Layout annotation records:
= = = = =

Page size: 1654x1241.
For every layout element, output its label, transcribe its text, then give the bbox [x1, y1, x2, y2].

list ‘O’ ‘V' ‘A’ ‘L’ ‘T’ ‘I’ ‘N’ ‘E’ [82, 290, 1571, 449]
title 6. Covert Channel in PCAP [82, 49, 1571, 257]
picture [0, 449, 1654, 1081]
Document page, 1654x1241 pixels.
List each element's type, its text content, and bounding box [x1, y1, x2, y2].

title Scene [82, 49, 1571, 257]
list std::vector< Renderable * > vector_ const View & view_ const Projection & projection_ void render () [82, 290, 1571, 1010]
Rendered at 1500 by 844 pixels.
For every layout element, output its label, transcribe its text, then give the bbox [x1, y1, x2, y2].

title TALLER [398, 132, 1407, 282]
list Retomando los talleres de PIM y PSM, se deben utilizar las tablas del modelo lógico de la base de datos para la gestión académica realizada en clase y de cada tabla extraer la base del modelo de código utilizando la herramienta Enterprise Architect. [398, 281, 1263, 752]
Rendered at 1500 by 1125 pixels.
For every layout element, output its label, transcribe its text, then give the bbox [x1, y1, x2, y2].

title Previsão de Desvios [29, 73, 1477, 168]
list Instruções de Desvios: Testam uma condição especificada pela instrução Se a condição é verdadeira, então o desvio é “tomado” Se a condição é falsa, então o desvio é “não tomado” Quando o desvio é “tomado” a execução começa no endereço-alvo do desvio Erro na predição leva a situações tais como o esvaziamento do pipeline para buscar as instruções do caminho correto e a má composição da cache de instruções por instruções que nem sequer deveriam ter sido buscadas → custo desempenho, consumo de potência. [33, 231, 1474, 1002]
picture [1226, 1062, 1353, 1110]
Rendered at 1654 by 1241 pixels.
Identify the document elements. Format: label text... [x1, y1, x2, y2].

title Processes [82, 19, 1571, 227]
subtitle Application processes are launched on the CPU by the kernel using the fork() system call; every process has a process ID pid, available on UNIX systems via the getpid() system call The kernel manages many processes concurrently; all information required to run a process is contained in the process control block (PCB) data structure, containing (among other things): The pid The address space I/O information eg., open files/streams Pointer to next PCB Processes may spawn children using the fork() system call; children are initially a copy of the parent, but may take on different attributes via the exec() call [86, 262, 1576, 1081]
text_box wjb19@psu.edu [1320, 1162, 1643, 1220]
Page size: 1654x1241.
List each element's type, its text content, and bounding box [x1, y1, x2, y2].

= = = = =

Copy all of the lines above without changing anything.

Solution:
Page size: 1654x1241.
For every layout element, output its label, transcribe its text, then give the bbox [x1, y1, x2, y2].

list ‘O’ ‘V' ‘A’ ‘L’ ‘T’ ‘I’ ‘N’ ‘E’ [82, 290, 1571, 449]
title 6. Covert Channel in PCAP [82, 49, 1571, 257]
picture [0, 449, 1654, 1081]
Document page, 1654x1241 pixels.
List each element's type, its text content, and bounding box [x1, y1, x2, y2].

title Scene [82, 49, 1571, 257]
list std::vector< Renderable * > vector_ const View & view_ const Projection & projection_ void render () [82, 290, 1571, 1010]
Rendered at 1500 by 844 pixels.
For every layout element, output its label, transcribe its text, then give the bbox [x1, y1, x2, y2].

title TALLER [398, 132, 1407, 282]
list Retomando los talleres de PIM y PSM, se deben utilizar las tablas del modelo lógico de la base de datos para la gestión académica realizada en clase y de cada tabla extraer la base del modelo de código utilizando la herramienta Enterprise Architect. [398, 281, 1263, 752]
Rendered at 1500 by 1125 pixels.
For every layout element, output its label, transcribe its text, then give the bbox [x1, y1, x2, y2].

title Previsão de Desvios [29, 73, 1477, 168]
list Instruções de Desvios: Testam uma condição especificada pela instrução Se a condição é verdadeira, então o desvio é “tomado” Se a condição é falsa, então o desvio é “não tomado” Quando o desvio é “tomado” a execução começa no endereço-alvo do desvio Erro na predição leva a situações tais como o esvaziamento do pipeline para buscar as instruções do caminho correto e a má composição da cache de instruções por instruções que nem sequer deveriam ter sido buscadas → custo desempenho, consumo de potência. [33, 231, 1474, 1002]
picture [1226, 1062, 1353, 1110]
Rendered at 1654 by 1241 pixels.
Identify the document elements. Format: label text... [x1, y1, x2, y2].

title Processes [82, 19, 1571, 227]
subtitle Application processes are launched on the CPU by the kernel using the fork() system call; every process has a process ID pid, available on UNIX systems via the getpid() system call The kernel manages many processes concurrently; all information required to run a process is contained in the process control block (PCB) data structure, containing (among other things): The pid The address space I/O information eg., open files/streams Pointer to next PCB Processes may spawn children using the fork() system call; children are initially a copy of the parent, but may take on different attributes via the exec() call [86, 262, 1576, 1081]
text_box wjb19@psu.edu [1320, 1162, 1643, 1220]
Page size: 1654x1241.
List each element's type, its text content, and bounding box [x1, y1, x2, y2].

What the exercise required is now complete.